Are traditional news outlets, allegedly outsmarted and disrupted, simply having a sook? Hardly. The coronavirus pandemic and ensuing economic calamity have been mega-stories for media outlets. Australians are hungry for news, which is a boon for every trusted organisation in our industry, regardless of world view or funding. Our newspaper’s digital audience more than doubled from February to last month; with 4.9 million readers, our readership grew by 110 per cent over the year. Yet the business model for news is precarious. Readers pay for our content, but more generally news organisations depend on advertising in a variety of formats. Putting the economy in an induced coma to suppress COVID-19 has had a devastating effect on almost every business. But the pernicious threat to our industry from the monopoly power of global tech thieves put us in an unsafe position before the health and economic crises reached our shores.

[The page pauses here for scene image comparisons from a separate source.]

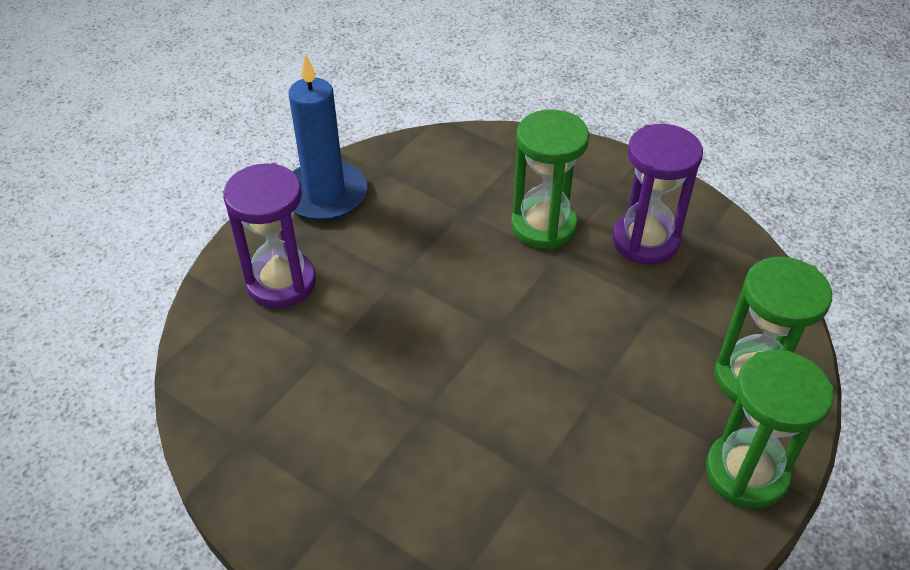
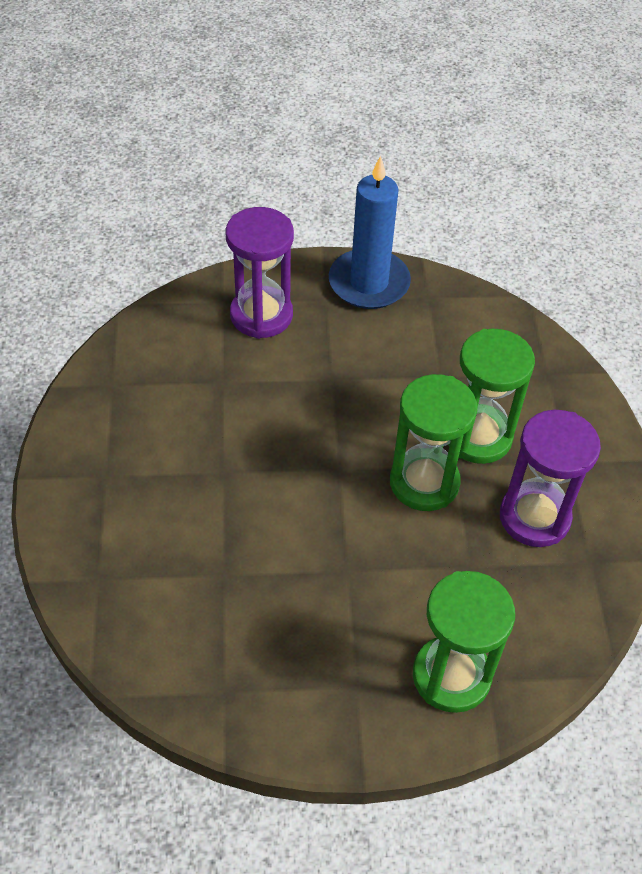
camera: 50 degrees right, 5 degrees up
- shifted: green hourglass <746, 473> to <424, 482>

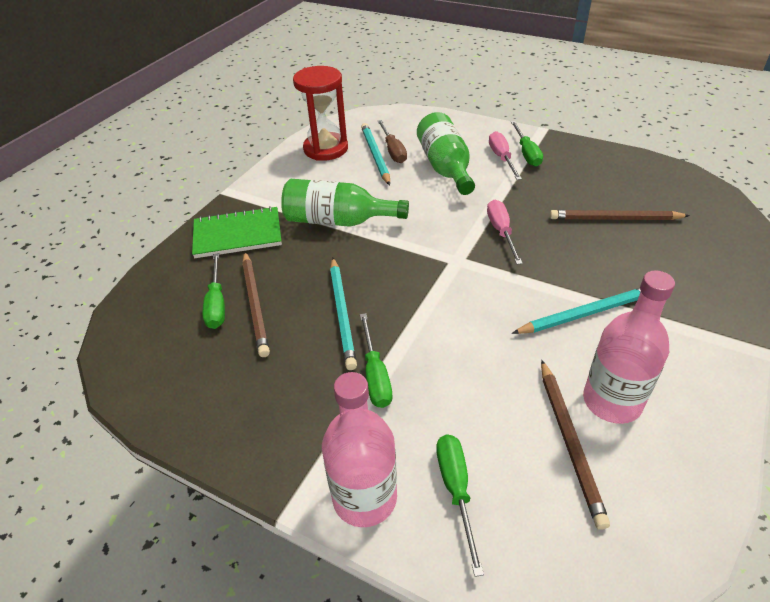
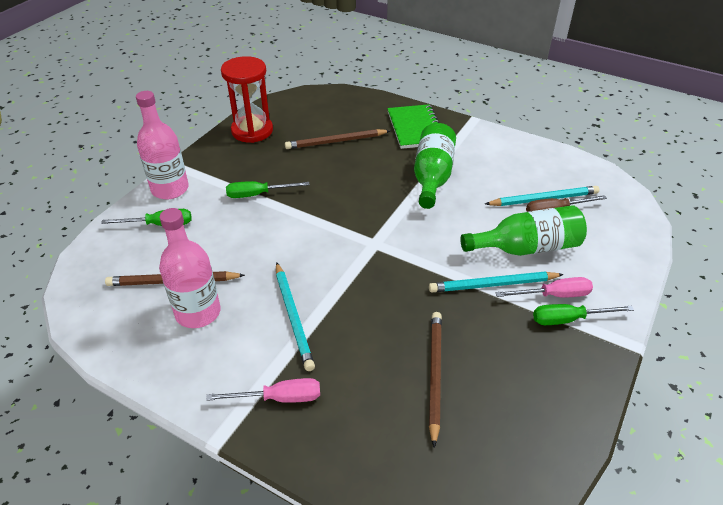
camera: 90 degrees right, 0 degrees up
- gone: green screwdriver <216, 304>
- shifted: red hourglass <326, 149> to <252, 131>
- shifted: turquoise pencil <342, 313> to <493, 285>
- shifted: pink screwdriver <501, 232> to <279, 398>

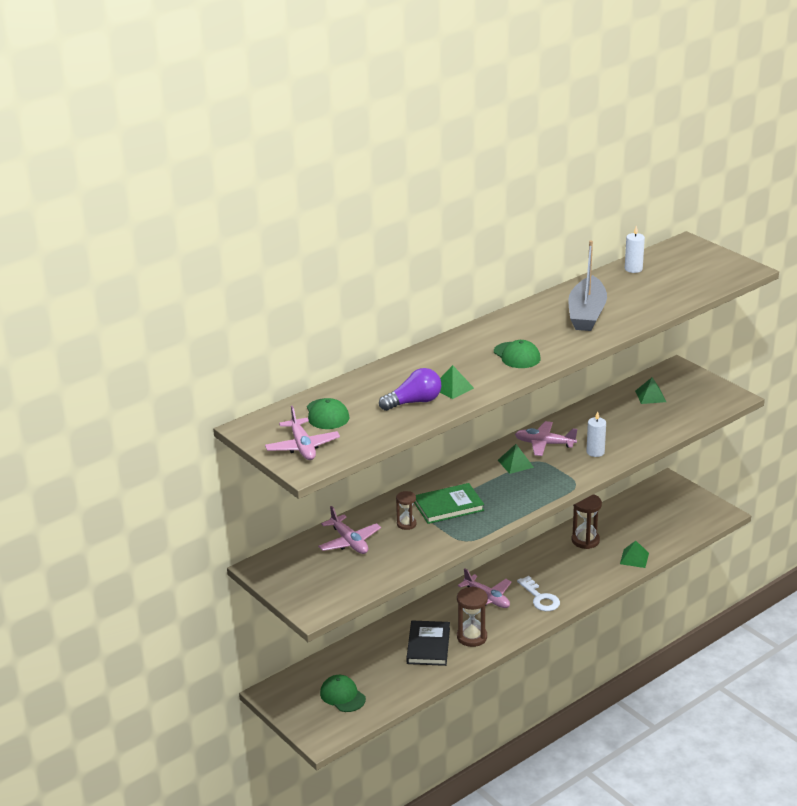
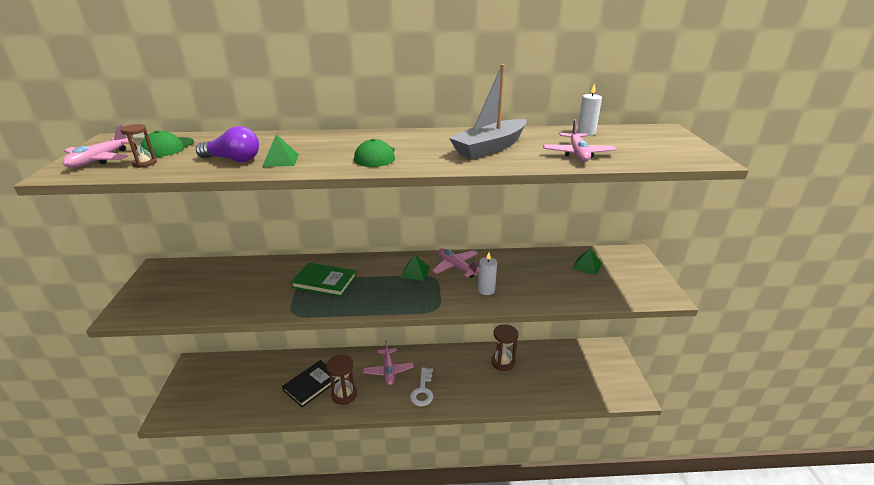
camera: 35 degrees right, 0 degrees up
- gone: green cap <342, 696>
- gone: green pyramid <634, 558>
- shifted: pink plane <349, 542> to <577, 154>
- shifted: brown hourglass <406, 524> to <144, 163>

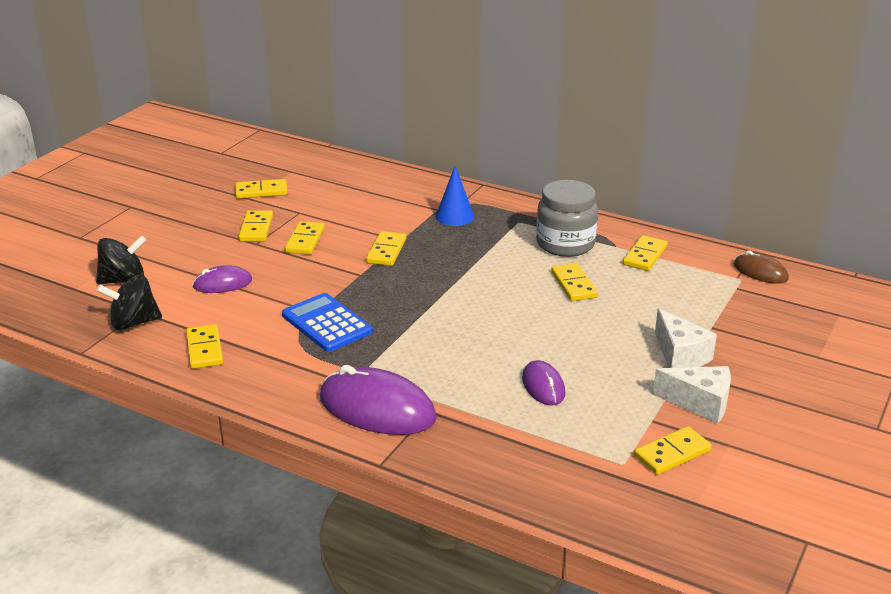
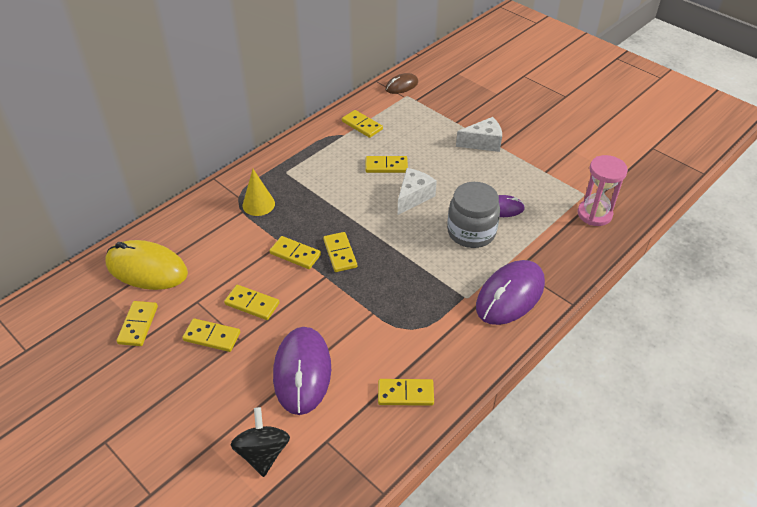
camera: 75 degrees left, 15 degrees up
- gone: black spinning top <133, 323>
- gone: blue calculator <326, 323>
- new: yellow mouse <146, 268>
- new: pink hourglass <594, 214>
- shifted: grey jar <565, 244> to <471, 232>
- shifted: yellow domino <672, 453> to <340, 253>
- shifted: white cheese <700, 403> to <413, 197>
- repainted: blue cone <454, 216> to yellow cone <258, 204>
- scaled: purple mouse <222, 284> = <302, 372> x1.84

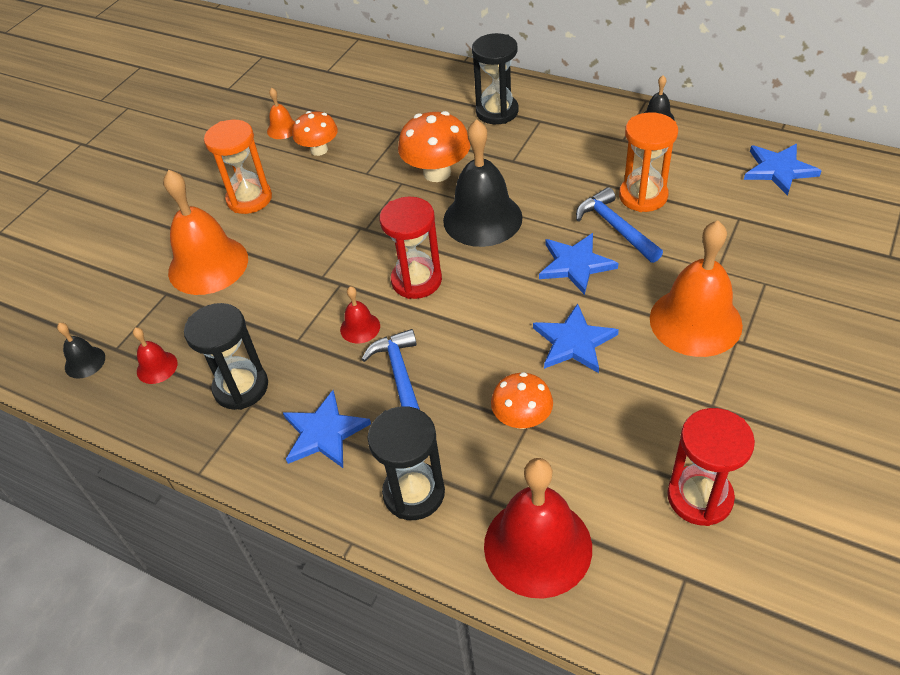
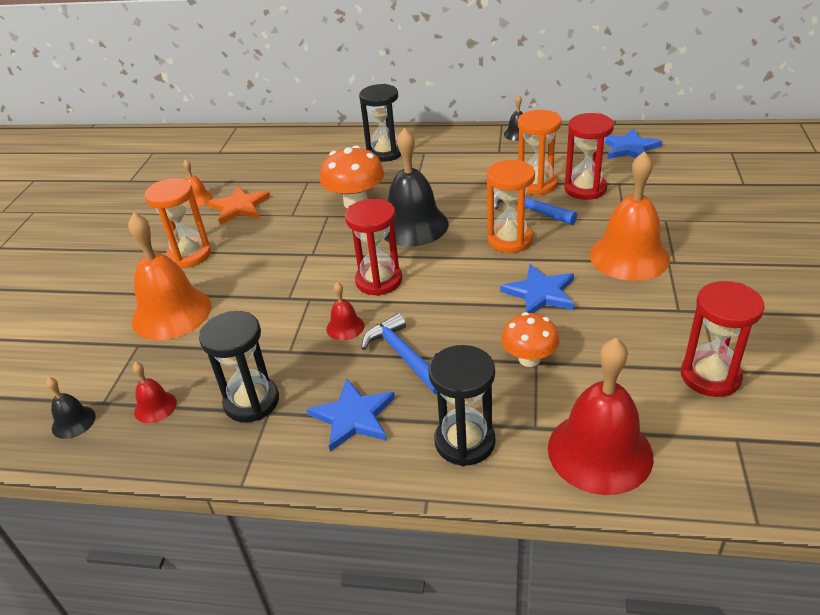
camera: 20 degrees left, 10 degrees down
- new: red hourglass <585, 189>
- swapped: orange mushroom <319, 150> to orange star <239, 207>
- swapped: blue star <575, 264> to orange hourglass <509, 240>

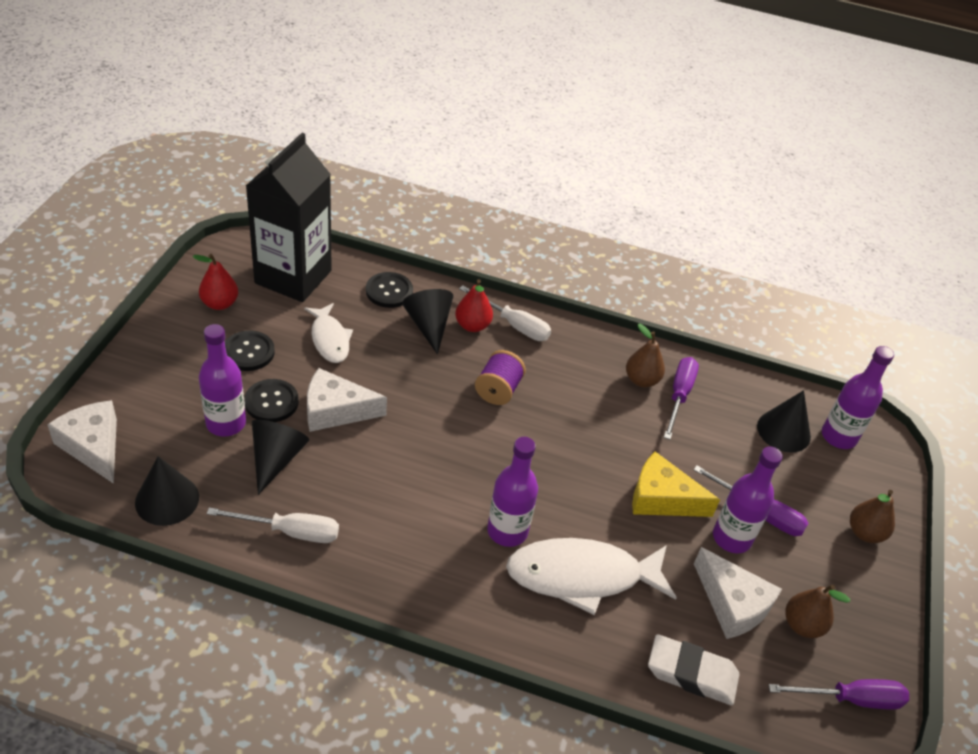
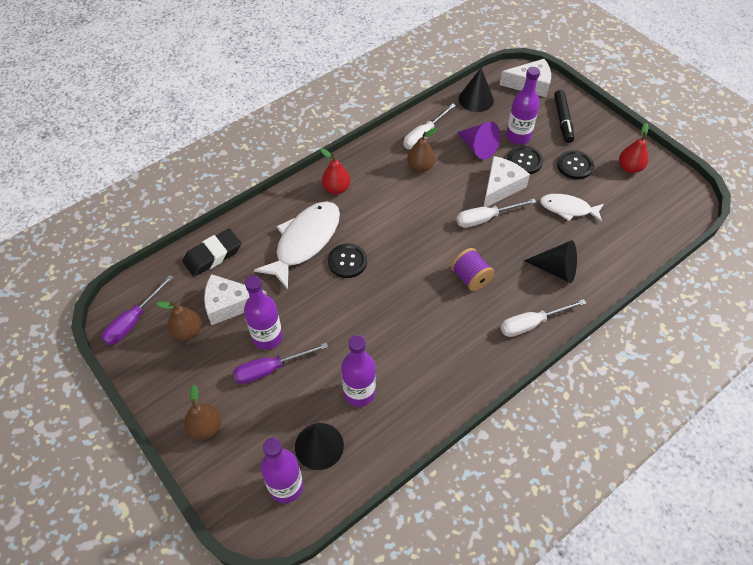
camera: 130 degrees right, 10 degrees up
- gone: black carton <293, 277>
- gone: yellow cheese <662, 498>
- gone: purple screwdriver <679, 396>
- new: white screwdriver <486, 218>
- new: black marker <563, 120>
- shifted: black button <389, 291> to <347, 261>
- shifted: red pear <472, 325> to <336, 188>
- shifted: purple bottle <507, 531> to <359, 392>
- shifted: brown pear <641, 380> to <420, 167>
- repainted: black cone <276, 459> to purple cone <478, 147>
- repainted: white eraser <691, 673> to black eraser <213, 255>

The news business is at a tipping point, a fact the Morrison government almost became blase about. Perhaps it was immobilised by the sheer wizardry of the algorithms and slick corporate potency of foreign brigands. More likely, both sides of politics placed too much trust in the tech titans and their paid lobbyists. The giants would do the right thing, they promised, by throwing traditional media players some scraps. It was flagrantly patronising and dishonest. Canberra, armed with ACCC analysis, finally twigged and took a brave policy leap into the unknown and untried. As Mr Frydenberg concedes, it won’t be easy to make Google and Facebook pony up. In 2014, Spain passed laws requiring Google to pay news outlets for article extracts; Google duly closed Google News. Last year, France tried to protect copyright of news content by requiring permission and compensation for material reproduced online; Google refused to pay and now will not display French news media unless able to do so for free.
The Morrison government is now demanding the giants behave ethically and recognise and remunerate creators and copyright holders. Why is this so novel? Google and Facebook will be directed to share data, properly display news content and pay a fair price for it. While it’s better late than never, there’s no time to waste because news outlets are distressed and disappearing. The ACCC is charged with designing a formula and mechanism to calculate value and a process for arbitration in the case of stalemate. Yes, the new code will have enforcement and penalty provisions, as Mr Sims suggests. But the size of the revenue share is pivotal. As executive chairman of News Corp Australasia Michael Miller argues, the price for content must not only be fair it should be “very significant”. The digital monopolists didn’t become trillion-dollar titans by playing nice. Until they pay for news content, they imperil the entire ecosystem that keeps Australians properly informed, in crisis or in clover.